■ **Tugas Wajib**:
(1) Tuliskan ulang sebagian kutipan tentang aksi kejahatan KKB, dimulai dari kata-kata yang memuat "Jakarta – (08/04/2021)." dan diakhiri setelah "KKB dan pendukungnya.".
(2) Jawablah pertanyaan berikut berdasarkan kutipan tentang aksi kejahatan KKB.
(a) Sedikitnya berapa aksi kejahatan yang dilakukan KKB sejak awal Januari 2021?
(b) Berapa warga Intan Jaya yang dikabarkan mengungsi pada 10 Februari?
(c) Pukul berapa helikopter itu lepas landas dari Bandara Baru Mozes Kilangin Timika?
(3) Lanjutkan kutipan tentang aksi kejahatan KKB, dimulai setelah kalimat terakhirnya.

Jakarta – (08/04/2021). Dirangkum dari berbagai sumber, sedikitnya ada sebanyak 12 aksi kejahatan yang dilakukan KKB sejak awal Januari 2021. Mulai dari pembakaran pesawat perintis hingga penembakan terhadap aparat keamanan. Menyikapi intensitas aksi kejahatan KKB, Kapolda Papua Irjen Paulus Waterpauw tak menampik ada yang mendukung aksi-aksi brutal KKB. Sejauh ini pihak kepolisian terus berupaya mengungkap dan menangkap para KKB dan pendukungnya.
“Kalau dibilang ada relevansi dengan para pihak yang men-supporting itu ada. Pembuktiannya ada atau tidak, itu pembuktian yang selama ini kita lakukan untuk mengungkap mereka,” ucap Paulus. Atas rentetan teror KKB, pada 10 Februari lalu, 359 orang warga Intan Jaya, Papua dikabarkan mengungsi ke gereja dan sejumlah tempat lainnya. Warga mengaku takut dengan adanya teror KKB. Mereka memilih mengungsi dibanding menetap di rumah.
1. Menembaki Helikopter di Tembagapura (6 Januari)
Helikopter milik PT Sayap Garuda Indah tipe Bell Eagle 407 HP dengan registrasi PK-ZGM ditembaki di Distrik Tembagapura, Mimika, Papua. Tangki bahan bakar helikopter tersebut sempat mengalami kebocoran. Kapolres Mimika AKBP I Gusti Gde Era Adhinata mengatakan peristiwa itu terjadi pada Rabu (6/1/2021), sekitar pukul 10.01 WIT. Helikopter tersebut ditembaki saat survei GPS di area Benangin dekat Kampung Tsinga, Distrik Tembagapura.
Helikopter tersebut lepas landas dari Bandara Baru Mozes Kilangin Timika pukul 07.03 WIT. Pada pukul 08.40 WIT, saat dilakukan pengambilan foto udara di daerah Benangin, pilot mencium bau bahan bakar. Pilot lalu mendarat di helipad Benangin dan melihat ada lubang di bodi pesawat. Selanjutnya, pilot kembali ke helipad 66 Tembagapura dan tiba pukul 08.53 WIT. Era menambahkan, heli itu terkena tembakan pada bodi sebelah kiri, tepatnya di bawah pintu penumpang sebelah kiri.

■ **Data**:
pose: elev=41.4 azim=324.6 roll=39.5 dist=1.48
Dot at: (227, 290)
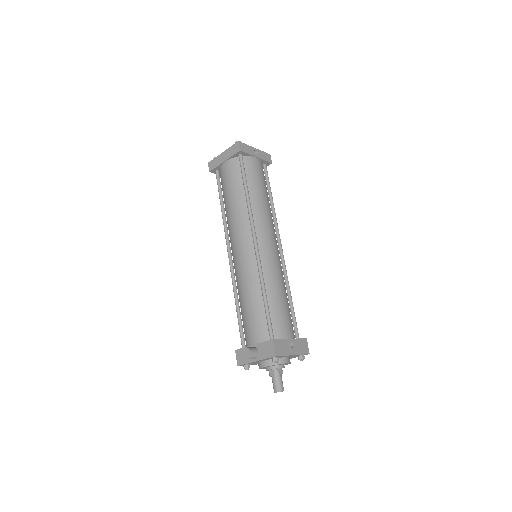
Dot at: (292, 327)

■ **Jawaban**:
(1)
Jakarta – (08/04/2021). Dirangkum dari berbagai sumber, sedikitnya ada sebanyak 12 aksi kejahatan yang dilakukan KKB sejak awal Januari 2021. Mulai dari pembakaran pesawat perintis hingga penembakan terhadap aparat keamanan. Menyikapi intensitas aksi kejahatan KKB, Kapolda Papua Irjen Paulus Waterpauw tak menampik ada yang mendukung aksi-aksi brutal KKB. Sejauh ini pihak kepolisian terus berupaya mengungkap dan menangkap para KKB dan pendukungnya.

(2)
(a) Sedikitnya 12 aksi kejahatan.
(b) 359 orang.
(c) Pukul 07.03 WIT.

(3)
Terdapat kebocoran bahan bakar pada bagian bawah heli. Heli ditembak pada saat terbang di ketinggian 1.500 kaki. Di Helikopter itu, ada pilot Stuward dan dua penumpang, yakni Dave Jhon (Aviation Manager) dan Ardy Lotmaster. “Kami tengah melakukan penyelidikan. Dugaan kami pelaku adalah KKB dari kelompok Kali Kopi. Untuk wilayah Benangin sendiri dari hasil penyelidikan adalah merupakan jalur perlintasan KKB Kali Kopi,” imbuhnya.
2. Bakar Pesawat perintis Milik Mission Aviation Fellowship (6 Januari)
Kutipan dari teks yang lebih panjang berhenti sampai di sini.